沈寒溪退出了顧沐風的懷抱,低頭抿了抿唇,總感覺自己太無情了些。
宴會定在s國海城中心,程家旗下最大的酒店——百堂齊聚。
韓墨羽按照約定時間在警局門口等顧沐風,卻沒有見到沈寒溪。
“顧廳長?沈小姐呢?”韓墨羽穿着一身深藍色西裝,将頭發向後梳得整齊,鼻梁上架着一副黑框眼鏡,右手胳膊夾了一個真皮公文包,倒是一副正經嚴肅的科學家作派。
顧沐風擡眸看了他一眼,“管好自己的事。”語氣淡淡。
聞言,韓墨羽輕扯了扯嘴角,閉口不言了。
——
沈寒溪已經到了百堂齊聚的門口,她身着一身酒紅色的旗袍,頭發随意地挽着,插了一根銀钗,钗子細頭沒入長發,掩去了泛着寒的冷光。
她化了一個十分古典的妝容,明明是婉約動人的淡雅妝容,卻總帶着那點千嬌百媚的勾人。
她到的略早,現在也沒有幾個人來,通過酒店的安檢,沈寒溪便上了樓,到了給自己準備的客房。
房間寬敞明亮,斜角櫃上擺着價值連城的瓷瓶,衣櫃裏給她準備好的衣物,都爲限定的精品。
沈寒溪随意坐在床上,看着房間裏的陳設不由得勾了勾嘴角,程家的手筆總是用在奇怪的地方來彰顯自己的面子。
還沒有坐一會,房間的門被扣響。
沈寒溪挑了挑眉,将銀钗往發髻間推了推,“請進。”
百堂齊聚的門是老舊的暗紅風格,被推開總會有咯吱的輕響。
男人站在門後,一身暗紅長袍,帶着民國的特色,略顯陰柔的臉上架着一副金絲圓框眼鏡。
做作!
沈寒溪摸了摸耳垂上的墜飾,嘴角扯了扯,“好久不見。”紅唇輕啓,算是招呼,雖然語氣沒有溫度。
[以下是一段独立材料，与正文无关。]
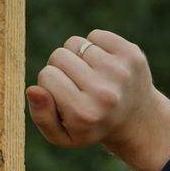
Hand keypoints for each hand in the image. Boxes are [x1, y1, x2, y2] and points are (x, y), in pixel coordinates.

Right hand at [27, 29, 169, 170]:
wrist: (137, 120)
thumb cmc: (89, 126)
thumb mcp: (61, 135)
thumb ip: (41, 116)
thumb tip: (32, 89)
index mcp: (83, 113)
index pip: (46, 75)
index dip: (48, 83)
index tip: (60, 96)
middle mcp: (103, 92)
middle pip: (58, 56)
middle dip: (60, 67)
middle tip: (75, 84)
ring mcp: (119, 70)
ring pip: (75, 43)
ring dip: (76, 56)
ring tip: (88, 74)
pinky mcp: (131, 53)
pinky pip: (95, 35)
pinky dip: (93, 46)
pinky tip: (102, 64)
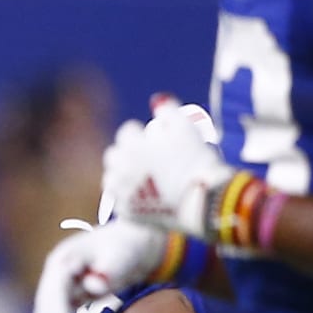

男人沒有說話,徑直走到她身後,将手搭在她身後的椅背上,目光缱绻。
面前的梳妝鏡映了兩個的面孔,郎才女貌,但貌合神離。
沈寒溪從椅子上起來,離那長袍貴胄般的人遠了些。
她讨厭他一副透視深情的目光,仿佛自以爲能剝人皮囊,觀人靈魂。
“這麽久不見,都不想我?”程肅嘴角勾了勾,目光緊鎖那身旗袍。果真明豔媚骨,妖冶魅人。
沈寒溪雙手環胸,雙眸清亮,她淺笑着清了清嗓子,“你算命嗎?”
你算什麽東西?
她偏頭,耳飾上的銀珠閃爍,在白皙的脖側遮了小半圓的光影。
他們本就沒有必要進行太多的寒暄,立場比楚河漢界還要明确。
她與他就是人與瘋子的區别,相差不多,但區别顯着。
面對女人毫不客氣的諷刺,程肅并不在意,狹長的眸子閃過光亮,他喜歡她的針鋒相對,帶着生命的鮮活,他能從那白皙的脖頸下看到血的顔色。
沈寒溪從桌子上拿起金面暗紅的房卡。
啧,質地真俗。
“把門帶上。”她從程肅身邊走過,揚起點冷風。
——
程家的老輩是骨子裏腐臭的老古董,沈寒溪一直這麽認爲,一個個自诩書香門第,百年世家,但黃賭毒哪一個不碰?
這百堂齊聚锃光瓦亮的台柱樓閣就像他們肚子裏的那點粉墨,庸俗至極。
“覺得惡俗還來?”程肅跟在她身後,語氣調侃。
一定程度上他确實了解她。
沈寒溪步子沒停,頭也沒回,不搭話。